Как-то раз, вскоре после того случая, мы с Сарой вернулись в среднюю долину, чтобы снова выслеживать пчел. Утро было совсем безоблачное – короче, классический гималайский поход в горы: сначала переходишь мост, затем пробираешься по валунам вдоль русла реки от одной заводи к другой, потом наверх через влажный лес и кустарник, по лужайкам, заросшим кочковатым мхом. Затем еще выше, через край нижней долины, и оказываешься в следующей, а там чистый, пронизанный солнцем рододендроновый лес.

На ветвях пылали цветы рододендрона, и от всего этого – от буйства розовых цветов, от длинных полос света, проникающих сквозь листву и падающих на грубую черную кору, оранжевые лишайники, ярко-зеленые папоротники – казалось, что движешься сквозь волшебный сон. А в трех тысячах футов над нами – белоснежное полукольцо вознесшихся в небо пиков. Впрочем, что я тебе рассказываю о Гималаях?..

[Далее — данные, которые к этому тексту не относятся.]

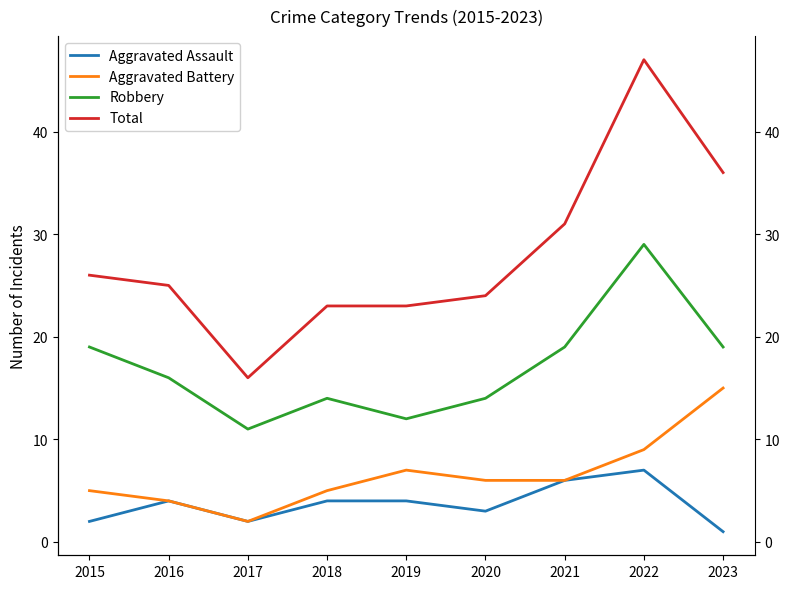

How many values in the Total series exceed 25?

4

Мы пробирались вверх по долине вдоль реки, и настроение у нас было отличное. Да и повезло нам почти сразу. За одним из поворотов реки с бурлящим порогом поток расширялся, образуя длинную заводь, и там, прямо над водой, с южной стороны высилась скала из желтоватого полосчатого гранита с большими горизонтальными трещинами. Огромные пчелиные гнезда не помещались в них и провисали вниз. Кое-где черные пятна на скале шевелились и сонно дышали, тучи пчел сновали у отвесной стены, занимаясь своими делами, и сквозь шелест воды до нас доносилось их томное жужжание. Все шло отлично. Мы уселись на освещенный солнцем камень, достали бинокли и принялись наблюдать за птицами. Еще выше, в следующей долине, прыгали на снегу граки, над пиками кружили бородачи, вокруг мельтешили вьюрки… И тут я заметил желтый всполох чуть больше калибри размером. На качающейся ветке перед скалой с гнездами сидела птичка-славка. Вот она метнулась вниз, к упавшему кусочку воска, тюк-тюк-тюк, и нет воска. Медовая славка. Я подтолкнул Сару локтем и указал в ту сторону, но она и так ее уже заметила. Долгое время мы сидели неподвижно и наблюдали.